3- Lack of Creativity
Kids spending hours on devices miss chances to engage their imaginations and problem-solving skills. This can lead to an inability to think outside the box in class, and it could even affect their grades. “It’s a shame because children need imagination to be creative and solve problems,” says Kim Russ, an associate professor of psychology at the University of Maryland. “It’s important they have time to play and use their creativity instead of watching TV.”
In a study published in the journal Pediatrics, researchers used MRI scans to determine how much screen time young children had and how it affected their brains. They found that toddlers and preschoolers who watched more than the AAP’s recommended amount of one hour a day of screen time without parental interaction had disorganized, underdeveloped white matter in their brains. This is important because the white matter is part of the neural network responsible for learning and language development.

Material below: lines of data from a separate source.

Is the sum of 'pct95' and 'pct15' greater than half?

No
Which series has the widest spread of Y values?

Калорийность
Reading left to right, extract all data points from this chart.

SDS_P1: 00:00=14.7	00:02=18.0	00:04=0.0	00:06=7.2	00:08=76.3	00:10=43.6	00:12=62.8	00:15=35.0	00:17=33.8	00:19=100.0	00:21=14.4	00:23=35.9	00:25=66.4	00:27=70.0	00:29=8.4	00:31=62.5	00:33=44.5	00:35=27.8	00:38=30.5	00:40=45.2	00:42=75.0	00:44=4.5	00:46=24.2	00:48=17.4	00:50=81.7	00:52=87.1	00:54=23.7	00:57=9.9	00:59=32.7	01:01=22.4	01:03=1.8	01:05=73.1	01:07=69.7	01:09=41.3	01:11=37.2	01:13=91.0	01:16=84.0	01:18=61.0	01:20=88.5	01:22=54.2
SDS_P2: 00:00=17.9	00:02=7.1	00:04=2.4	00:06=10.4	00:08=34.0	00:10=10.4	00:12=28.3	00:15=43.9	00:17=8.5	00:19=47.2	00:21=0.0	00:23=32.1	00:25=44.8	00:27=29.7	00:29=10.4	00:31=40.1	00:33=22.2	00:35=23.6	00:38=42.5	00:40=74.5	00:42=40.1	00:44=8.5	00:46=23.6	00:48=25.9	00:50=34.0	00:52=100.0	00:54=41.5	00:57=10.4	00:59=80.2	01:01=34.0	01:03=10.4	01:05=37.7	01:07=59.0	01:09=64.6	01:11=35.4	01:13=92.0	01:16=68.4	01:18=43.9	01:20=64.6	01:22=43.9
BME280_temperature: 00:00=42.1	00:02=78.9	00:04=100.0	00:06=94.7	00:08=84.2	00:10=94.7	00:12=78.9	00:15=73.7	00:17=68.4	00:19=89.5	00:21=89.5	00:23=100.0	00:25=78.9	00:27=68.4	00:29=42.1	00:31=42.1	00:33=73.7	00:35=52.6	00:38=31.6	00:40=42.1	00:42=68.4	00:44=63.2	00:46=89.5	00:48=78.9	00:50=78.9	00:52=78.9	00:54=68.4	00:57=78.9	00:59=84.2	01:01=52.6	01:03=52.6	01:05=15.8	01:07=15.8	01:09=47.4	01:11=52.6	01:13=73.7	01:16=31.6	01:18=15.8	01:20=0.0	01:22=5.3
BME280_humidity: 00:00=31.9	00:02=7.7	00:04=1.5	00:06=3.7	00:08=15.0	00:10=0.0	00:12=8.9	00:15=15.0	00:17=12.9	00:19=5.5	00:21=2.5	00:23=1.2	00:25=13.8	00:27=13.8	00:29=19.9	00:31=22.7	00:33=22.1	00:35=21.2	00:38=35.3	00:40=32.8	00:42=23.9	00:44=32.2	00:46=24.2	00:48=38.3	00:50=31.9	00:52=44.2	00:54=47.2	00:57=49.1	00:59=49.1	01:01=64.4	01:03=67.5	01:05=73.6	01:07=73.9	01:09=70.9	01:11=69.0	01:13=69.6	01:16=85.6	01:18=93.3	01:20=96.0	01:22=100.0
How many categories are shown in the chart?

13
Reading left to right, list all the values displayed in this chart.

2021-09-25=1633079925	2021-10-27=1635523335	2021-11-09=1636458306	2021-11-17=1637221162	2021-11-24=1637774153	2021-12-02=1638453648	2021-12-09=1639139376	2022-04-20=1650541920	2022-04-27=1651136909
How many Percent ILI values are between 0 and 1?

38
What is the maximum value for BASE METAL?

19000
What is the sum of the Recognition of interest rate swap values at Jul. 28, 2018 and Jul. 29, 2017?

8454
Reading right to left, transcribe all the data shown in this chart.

These kids also had less of a “myelin sheath” in their brains, which is the fatty insulation that helps electrical signals travel to and from different parts of the brain quickly and efficiently. These brain structure changes may explain why the children performed worse on thinking and language tests. The researchers also found that the children who spent a lot of time watching screens had more internalizing problems like depression and anxiety two years later than kids who didn’t spend so much time on their devices.
Maximize learning by capping screen time at one hour daily, excluding video calls with family. Opt for high-quality programming when watching with your child to help them better comprehend what they’re viewing.
Remember, too much screen time switches the brain into passive mode and takes away from other experiences that promote speech, social interaction, physical movement, motor skills, and problem-solving. It’s best to save this activity for the morning hours when your child’s mind is sharpest.
4- Reduced Brain Growth
Researchers have expressed concerns over children’s growing time watching TV and using smartphones and tablets. Their worry stems from the potential negative impact on brain development, especially in the youngest users. A recent study found that infants, toddlers, and preschoolers who spend more than the recommended one hour per day in front of screens show a reduction in the integrity of their white matter. White matter consists of long nerve fibers that enable rapid transmission of electrical signals between different brain regions. These nerve fibers are sheathed in a fatty insulation called myelin. The more myelin they have, the faster and easier it is for the brain to process information.
In this JAMA Pediatrics study, diffusion tensor imaging MRI was combined with a screen time survey to gather data. This is a relatively new method of studying the structure and function of the brain. MRI scans showed that kids exceeding the recommended one-hour screen time had diminished white matter integrity. In particular, the white matter in the brain’s cortex was thinner than it should be. This is the part of the brain where thinking and reasoning occur.
The brain’s thinning in this area is worrisome as it occurs during critical developmental years. In addition, the study showed that kids who had more screen time tended to perform worse on cognitive tests.
This cortex thinning can be reversed, but it requires active engagement in non-screen activities. Encouraging children to interact with their environment and each other fosters speech, play, social interaction, and motor skills. They need to read, play, and hone their problem-solving abilities.
While completely preventing kids from screen exposure is unrealistic, parents can manage screen time and promote healthier alternatives. Instead of giving kids their tablets and phones, limit them to family viewing times in shared spaces. Watching high-quality programming together can help children understand what they are seeing and learning.